I have several specific comments that I hope the authors will address before acceptance for publication.
1. Clarification of the use of the LOADEST model
The use of LOADEST is appropriate, but several points would benefit from clarification: The reported r² values (0.76 for PO₄³⁻ and 0.83 for TP) are reasonable, but are there spatial patterns in model performance? Would it be useful to include a distribution of r² in the SI?
2. Refine equation 2.
The estimation of nonpoint source TP (Eq. 2) is a key contribution. The manuscript states that this is a “lower-end estimate” due to ignoring in-stream removal. Consider explicitly rewriting Eq. (2) with all assumptions clearly stated.
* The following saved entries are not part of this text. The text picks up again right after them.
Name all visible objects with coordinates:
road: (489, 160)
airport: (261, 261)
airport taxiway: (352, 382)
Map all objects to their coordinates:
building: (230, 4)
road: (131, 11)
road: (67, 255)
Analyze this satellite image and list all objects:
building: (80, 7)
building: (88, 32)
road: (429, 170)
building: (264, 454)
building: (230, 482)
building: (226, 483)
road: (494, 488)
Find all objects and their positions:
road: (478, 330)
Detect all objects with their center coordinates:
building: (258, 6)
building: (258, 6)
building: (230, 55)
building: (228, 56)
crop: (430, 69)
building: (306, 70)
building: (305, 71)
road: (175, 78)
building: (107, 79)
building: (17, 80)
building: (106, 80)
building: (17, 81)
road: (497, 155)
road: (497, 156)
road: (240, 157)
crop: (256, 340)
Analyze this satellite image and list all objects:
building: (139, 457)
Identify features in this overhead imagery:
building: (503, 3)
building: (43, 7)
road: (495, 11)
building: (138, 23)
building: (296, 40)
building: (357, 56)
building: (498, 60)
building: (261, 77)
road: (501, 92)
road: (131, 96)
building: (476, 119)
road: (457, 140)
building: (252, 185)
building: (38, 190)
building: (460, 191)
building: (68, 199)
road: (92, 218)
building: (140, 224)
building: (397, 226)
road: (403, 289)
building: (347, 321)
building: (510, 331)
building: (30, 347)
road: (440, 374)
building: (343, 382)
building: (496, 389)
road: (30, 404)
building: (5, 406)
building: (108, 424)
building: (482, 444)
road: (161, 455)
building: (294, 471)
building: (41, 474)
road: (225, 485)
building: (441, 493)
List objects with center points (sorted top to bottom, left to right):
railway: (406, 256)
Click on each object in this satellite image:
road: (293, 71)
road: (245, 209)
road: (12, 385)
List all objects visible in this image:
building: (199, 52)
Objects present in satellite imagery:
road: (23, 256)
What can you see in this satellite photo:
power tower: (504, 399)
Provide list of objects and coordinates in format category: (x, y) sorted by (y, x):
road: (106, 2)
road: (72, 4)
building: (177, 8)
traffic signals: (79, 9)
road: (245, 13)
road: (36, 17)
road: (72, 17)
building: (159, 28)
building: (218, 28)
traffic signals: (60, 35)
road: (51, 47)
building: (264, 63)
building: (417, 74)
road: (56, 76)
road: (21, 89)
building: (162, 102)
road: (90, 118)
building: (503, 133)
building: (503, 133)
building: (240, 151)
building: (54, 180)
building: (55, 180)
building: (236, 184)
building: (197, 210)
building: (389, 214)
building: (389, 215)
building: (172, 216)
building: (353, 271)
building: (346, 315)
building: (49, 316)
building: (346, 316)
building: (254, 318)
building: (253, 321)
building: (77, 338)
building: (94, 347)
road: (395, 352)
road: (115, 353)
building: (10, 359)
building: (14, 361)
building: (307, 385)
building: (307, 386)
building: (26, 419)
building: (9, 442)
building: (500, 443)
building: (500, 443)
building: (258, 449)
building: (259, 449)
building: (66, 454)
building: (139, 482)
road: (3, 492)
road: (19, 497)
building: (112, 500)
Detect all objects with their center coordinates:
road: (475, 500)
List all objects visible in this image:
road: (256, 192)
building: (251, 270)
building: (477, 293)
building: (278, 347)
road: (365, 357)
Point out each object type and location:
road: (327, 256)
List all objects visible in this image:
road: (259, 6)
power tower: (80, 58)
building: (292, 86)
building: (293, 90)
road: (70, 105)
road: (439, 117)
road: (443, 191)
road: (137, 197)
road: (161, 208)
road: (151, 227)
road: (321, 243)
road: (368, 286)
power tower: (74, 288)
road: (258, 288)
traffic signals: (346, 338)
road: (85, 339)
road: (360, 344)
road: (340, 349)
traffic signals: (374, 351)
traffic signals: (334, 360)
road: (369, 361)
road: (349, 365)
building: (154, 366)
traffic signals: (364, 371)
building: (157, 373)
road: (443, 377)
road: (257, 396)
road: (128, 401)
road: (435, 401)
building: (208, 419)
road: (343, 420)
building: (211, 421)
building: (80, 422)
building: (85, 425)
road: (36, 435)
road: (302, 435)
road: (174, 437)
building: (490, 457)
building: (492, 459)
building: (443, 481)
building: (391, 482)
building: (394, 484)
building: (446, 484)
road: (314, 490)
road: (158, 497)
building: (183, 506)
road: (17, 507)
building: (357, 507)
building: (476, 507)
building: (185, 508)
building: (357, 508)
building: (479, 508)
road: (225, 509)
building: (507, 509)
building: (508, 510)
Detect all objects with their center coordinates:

3. Explain the aggregation/disaggregation of data at different scales (HUC12 vs HUC8 vs HUC4)
There are multiple spatial scales used, including Gain/loss at HUC12 groups, point sources at HUC12s, NIP inputs at HUC8s, agricultural inputs at HUC4s. Please clarify how aggregation/disaggregation was handled when combining datasets across scales.
4. Spatial Coverage and Representativeness
The datasets cover ~4.9 million km² for PO₄³⁻ and ~6.1 million km² for TP, representing approximately 61% and 76% of the CONUS area, respectively. The western U.S. is notably underrepresented. While this is acknowledged, the authors should provide a more explicit spatial characterization of data gaps, including a figure showing the density of HUC groups or the proportion of area covered per HUC2 region. This would help users understand where inferences are most reliable.
5. Editorial Issues
The abstract states "51,394 PO₄³⁻ and 285,675 TP concentration data points" — consider rephrasing to "concentration measurements" for clarity.
In Section 2.2, longitude/latitude ranges for CONUS appear reversed.